The Ask HN thread below, about whether a school's name matters, has a reply that names the places some of the best programmers at Google come from. List every school it names there.

* [EXCERPTED PASSAGE]
# # # # #

Ask HN: At a terrible school, making me depressed. Does name really matter? - nonameschool

I'm currently studying in a less than average school and feel really shitty about it. The name of the institution alone will reduce the chances of being accepted into a great graduate school to virtually zero.<p>When I visit the About pages of all these startups, I see lists and lists of founders and employees from Stanford, Harvad, MIT, etc, and when I read up on new advances in science and tech, I notice that those same institutions seem to produce the best work. I so desperately want to be a part of those circles for they seem to offer a wealth of connections, a valuable community to leverage, and the resources to really do big things, not to mention the credibility and respect.<p>I know people often say that down the road none of this will matter, but from what I see, it certainly does. If you look at the schools that Google and Facebook (among many others) hire from, where some of the most advanced scientific research occurs, and where many of the most influential professors teach, you'll notice that name really does matter. And not having that name basically prevents you from stepping foot into any of those environments.<p>This subject has been a source of quite a bit of depression recently, and I can't seem to shake it. Every day that goes by I read up on the latest news in startups/academia,  and am reminded of where I am and where I'll likely never be.<p>Can you convince me otherwise? Is it really not that bad? Have any of you come from less-than-reputable schools to work in an environment filled with big thinkers and achievers?
======
nostrademons
Correlation != causation. I suspect that the reason you see tons of folks from
Stanford/Harvard/MIT at Google or successful startups is because those people
tend to be smart, and smart people tend to rise to the level that's
appropriate for them. I also know a fair number of people at Google that are
pretty awesome but _don't_ come from elite universities. Actually, some of the
best programmers I know at Google come from places like Colgate, Virginia
Tech, Ann Arbor, UT Austin, San Jose State, and no degree at all.

Going to an elite school basically makes things easier. It tilts every initial
interaction in your favor, so that you only have to maintain an impression
instead of creating one. But it won't let you do things that you otherwise
wouldn't be able to do, nor does it give you a free pass for the rest of your
life.

If you get stuck with a bad degree, the way to work around it is to kick ass
in your field. Be the best employee you can be, and then look at how you can
improve things _outside_ your company and be the best _innovator_ that you can
be. Eventually, everybody knows who the real folks are that get shit done. If
you can chalk up a couple big successes, nobody cares where you went to
school.

------
T-R
I spent a semester at a less-than-stellar school for CS - the easy 4.0 was
nice, but I know what you mean. Some things I did to help myself feel better
about it:

\- I got ahead - I found some small projects related to the next semester's
material, and had an easy time in a class that others struggled in.

\- I talked to the professors - the students there weren't motivated, but the
professors were nonetheless interested in their own field, and they were
especially happy to find a student who was interested. This is especially key
if you need recommendation letters for transferring, study abroad, or grad
school.

\- I found a better curriculum online. At some point it's going to come down
to what you know, not where you learned it, so just do your best to reduce the
gap between you and people who went someplace with a better curriculum.

# # # # #

* [RECORDS PROVIDED]
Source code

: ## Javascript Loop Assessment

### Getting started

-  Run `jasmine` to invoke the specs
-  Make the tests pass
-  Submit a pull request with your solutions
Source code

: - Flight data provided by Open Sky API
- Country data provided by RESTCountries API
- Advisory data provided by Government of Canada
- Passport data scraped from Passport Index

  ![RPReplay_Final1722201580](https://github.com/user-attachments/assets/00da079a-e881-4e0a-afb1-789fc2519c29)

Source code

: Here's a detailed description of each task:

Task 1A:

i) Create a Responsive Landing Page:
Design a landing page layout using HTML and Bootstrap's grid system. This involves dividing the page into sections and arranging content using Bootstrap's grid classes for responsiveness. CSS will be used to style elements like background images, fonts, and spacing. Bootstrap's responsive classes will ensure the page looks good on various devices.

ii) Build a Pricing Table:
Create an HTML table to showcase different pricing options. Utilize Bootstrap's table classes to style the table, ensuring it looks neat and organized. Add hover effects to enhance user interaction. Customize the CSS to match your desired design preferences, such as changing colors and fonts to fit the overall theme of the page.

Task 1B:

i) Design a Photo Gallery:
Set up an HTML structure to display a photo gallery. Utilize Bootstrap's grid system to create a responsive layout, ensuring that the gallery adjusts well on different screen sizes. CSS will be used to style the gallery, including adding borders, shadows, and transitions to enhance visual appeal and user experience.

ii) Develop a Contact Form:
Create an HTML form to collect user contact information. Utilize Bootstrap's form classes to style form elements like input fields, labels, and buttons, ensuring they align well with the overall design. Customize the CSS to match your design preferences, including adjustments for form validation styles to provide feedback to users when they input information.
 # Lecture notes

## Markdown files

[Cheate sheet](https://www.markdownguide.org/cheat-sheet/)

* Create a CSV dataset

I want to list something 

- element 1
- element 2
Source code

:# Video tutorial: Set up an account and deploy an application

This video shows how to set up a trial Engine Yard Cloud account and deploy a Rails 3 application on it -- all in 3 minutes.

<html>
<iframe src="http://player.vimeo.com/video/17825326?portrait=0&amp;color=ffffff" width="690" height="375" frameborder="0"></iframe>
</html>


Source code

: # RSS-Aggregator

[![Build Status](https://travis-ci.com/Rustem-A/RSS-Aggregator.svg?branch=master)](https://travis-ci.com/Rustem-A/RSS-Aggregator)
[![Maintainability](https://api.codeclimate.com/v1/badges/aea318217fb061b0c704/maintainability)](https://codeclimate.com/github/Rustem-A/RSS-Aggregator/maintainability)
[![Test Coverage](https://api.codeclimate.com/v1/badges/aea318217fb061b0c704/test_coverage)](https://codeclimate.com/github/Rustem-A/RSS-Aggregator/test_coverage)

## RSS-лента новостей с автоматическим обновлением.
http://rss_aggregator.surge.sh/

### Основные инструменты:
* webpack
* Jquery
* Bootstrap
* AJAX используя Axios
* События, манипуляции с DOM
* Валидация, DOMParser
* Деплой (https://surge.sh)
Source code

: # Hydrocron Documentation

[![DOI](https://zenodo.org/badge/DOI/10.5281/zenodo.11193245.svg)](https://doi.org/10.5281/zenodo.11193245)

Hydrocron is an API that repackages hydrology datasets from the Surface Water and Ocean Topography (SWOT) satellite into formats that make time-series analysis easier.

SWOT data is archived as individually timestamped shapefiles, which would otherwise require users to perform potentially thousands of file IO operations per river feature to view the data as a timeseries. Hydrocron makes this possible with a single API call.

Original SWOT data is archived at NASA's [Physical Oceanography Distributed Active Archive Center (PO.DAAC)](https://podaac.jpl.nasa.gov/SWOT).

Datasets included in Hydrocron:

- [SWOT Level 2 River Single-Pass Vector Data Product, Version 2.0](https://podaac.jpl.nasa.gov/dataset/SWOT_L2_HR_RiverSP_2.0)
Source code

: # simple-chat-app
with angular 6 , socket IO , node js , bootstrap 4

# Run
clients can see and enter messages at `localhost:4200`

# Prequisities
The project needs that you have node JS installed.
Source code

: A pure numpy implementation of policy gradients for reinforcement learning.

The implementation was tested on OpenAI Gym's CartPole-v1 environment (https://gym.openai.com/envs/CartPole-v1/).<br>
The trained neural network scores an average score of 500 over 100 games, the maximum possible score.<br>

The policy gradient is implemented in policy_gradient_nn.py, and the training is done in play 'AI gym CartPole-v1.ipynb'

# # # # #

* [COMPLETED TASK] Colgate, Virginia Tech, Ann Arbor, UT Austin, San Jose State